The Board is of the view that although inflation is projected to remain elevated in the near term, the policy measures taken by the Central Bank and the Government so far would help contain any aggregated demand pressures thereby anchoring inflation expectations, along with the anticipated decline in global commodity prices and its pass through to domestic prices in the period ahead.
The Monetary Board expects the domestic economic activity to record a notable downturn this year.
The impact of persisted supply side disruptions, primarily due to shortages of power and energy, and uncertainties associated with socio-political developments that caused significant adverse effects on economic growth in Q2 2022 is expected to continue through Q3 2022 as well resulting in a larger than expected contraction in real activity in 2022.
However, real GDP growth is expected to recover in the period ahead, with the envisaged stabilization of macroeconomic conditions and implementation of structural reforms in the economy.

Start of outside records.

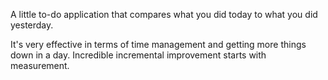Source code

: A little to-do application that compares what you did today to what you did yesterday.

It's very effective in terms of time management and getting more things down in a day. Incredible incremental improvement starts with measurement.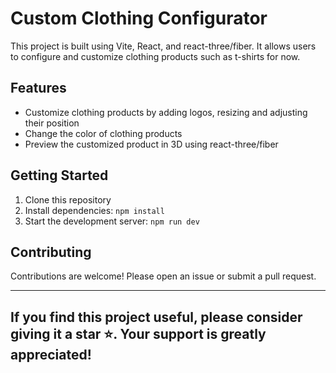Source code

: # Custom Clothing Configurator

This project is built using Vite, React, and react-three/fiber. It allows users to configure and customize clothing products such as t-shirts for now.

## Features

- Customize clothing products by adding logos, resizing and adjusting their position
- Change the color of clothing products
- Preview the customized product in 3D using react-three/fiber

## Getting Started

1. Clone this repository
2. Install dependencies: `npm install`
3. Start the development server: `npm run dev`

## Contributing

Contributions are welcome! Please open an issue or submit a pull request.

---
If you find this project useful, please consider giving it a star ⭐. Your support is greatly appreciated!
---
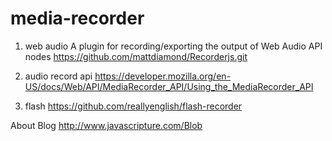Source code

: # media-recorder
1. web audio
A plugin for recording/exporting the output of Web Audio API nodes
https://github.com/mattdiamond/Recorderjs.git

2. audio record api
https://developer.mozilla.org/en-US/docs/Web/API/MediaRecorder_API/Using_the_MediaRecorder_API

3. flash
https://github.com/reallyenglish/flash-recorder

About Blog
http://www.javascripture.com/Blob
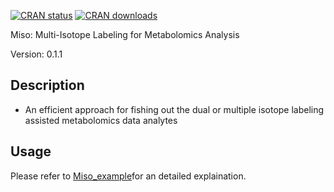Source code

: [![CRAN status](http://www.r-pkg.org/badges/version/Miso)](https://cran.r-project.org/package=Miso) 
[![CRAN downloads](http://cranlogs.r-pkg.org/badges/grand-total/Miso)](https://cran.r-project.org/package=Miso)

Miso: Multi-Isotope Labeling for Metabolomics Analysis

Version: 0.1.1

## Description

- An efficient approach for fishing out the dual or multiple isotope labeling assisted metabolomics data analytes


## Usage

Please refer to [Miso_example]()for an detailed explaination.
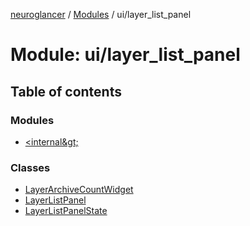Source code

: [neuroglancer](../README.md) / [Modules](../modules.md) / ui/layer\_list\_panel

# Module: ui/layer\_list\_panel

## Table of contents

### Modules

- [&lt;internal\&gt;](ui_layer_list_panel._internal_.md)

### Classes

- [LayerArchiveCountWidget](../classes/ui_layer_list_panel.LayerArchiveCountWidget.md)
- [LayerListPanel](../classes/ui_layer_list_panel.LayerListPanel.md)
- [LayerListPanelState](../classes/ui_layer_list_panel.LayerListPanelState.md)
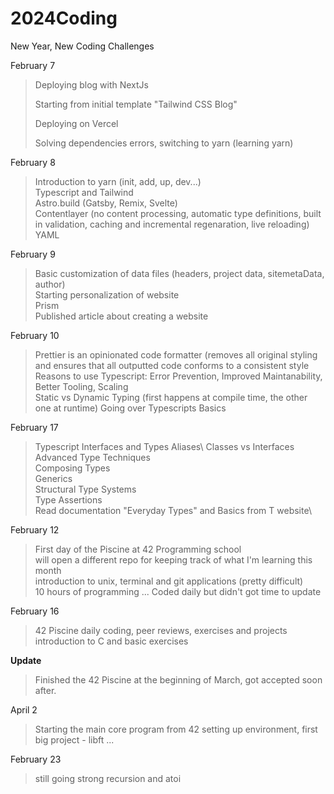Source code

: # 2024Coding
New Year, New Coding Challenges

February 7
> Deploying blog with NextJs
> 
> Starting from initial template "Tailwind CSS Blog"
> 
> Deploying on Vercel
> 
> Solving dependencies errors, switching to yarn (learning yarn)

February 8
> Introduction to yarn (init, add, up, dev...)\
> Typescript and Tailwind\
> Astro.build (Gatsby, Remix, Svelte)\
> Contentlayer (no content processing, automatic type definitions, built in validation, caching and incremental regenaration, live reloading)\
> YAML

February 9 
> Basic customization of data files (headers, project data, sitemetaData, author)\
> Starting personalization of website\
> Prism\
> Published article about creating a website

February 10
> Prettier is an opinionated code formatter (removes all original styling and ensures that all outputted code conforms to a consistent style\
> Reasons to use Typescript: Error Prevention, Improved Maintanability, Better Tooling, Scaling\
> Static vs Dynamic Typing (first happens at compile time, the other one at runtime)
> Going over Typescripts Basics

February 17
> Typescript Interfaces and Types Aliases\\
> Classes vs Interfaces\
> Advanced Type Techniques\
> Composing Types\
> Generics\
> Structural Type Systems\
> Type Assertions\
> Read documentation "Everyday Types" and Basics from T website\

February 12
> First day of the Piscine at 42 Programming school\
> will open a different repo for keeping track of what I'm learning this month\
> introduction to unix, terminal and git applications (pretty difficult)\
> 10 hours of programming
...
Coded daily but didn't got time to update

February 16
> 42 Piscine
> daily coding, peer reviews, exercises and projects
> introduction to C and basic exercises

<b>Update</b>
> Finished the 42 Piscine at the beginning of March, got accepted soon after.

April 2
> Starting the main core program from 42 
> setting up environment, first big project - libft
...

February 23
> still going strong
> recursion and atoi
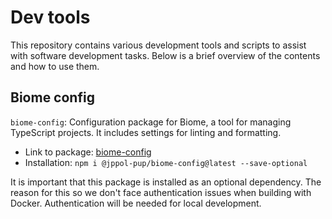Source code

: # Dev tools

This repository contains various development tools and scripts to assist with software development tasks. 
Below is a brief overview of the contents and how to use them.

## Biome config

`biome-config`: Configuration package for Biome, a tool for managing TypeScript projects. 
  It includes settings for linting and formatting.

- Link to package: [biome-config](https://github.com/JPPOL-PUP/dev-tools/pkgs/npm/biome-config)
- Installation: `npm i @jppol-pup/biome-config@latest --save-optional`

It is important that this package is installed as an optional dependency.
The reason for this so we don't face authentication issues when building with Docker.
Authentication will be needed for local development.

The Central Bank noted that the pace of acceleration of inflation has moderated faster than expected and such moderation is expected to continue in the period ahead, thereby resulting in a low level of inflation by end 2022.
The Board was of the view that the effective market interest rates are notably high and policy measures that have already been implemented by the Central Bank would continue to be further transmitted to the overall economy.
The Central Bank said it would continue to monitor domestic and global macroeconomic and financial market developments and stand ready to take appropriate measures proactively to stabilize inflation at the desired range and help reinforce greater macroeconomic stability in the period ahead.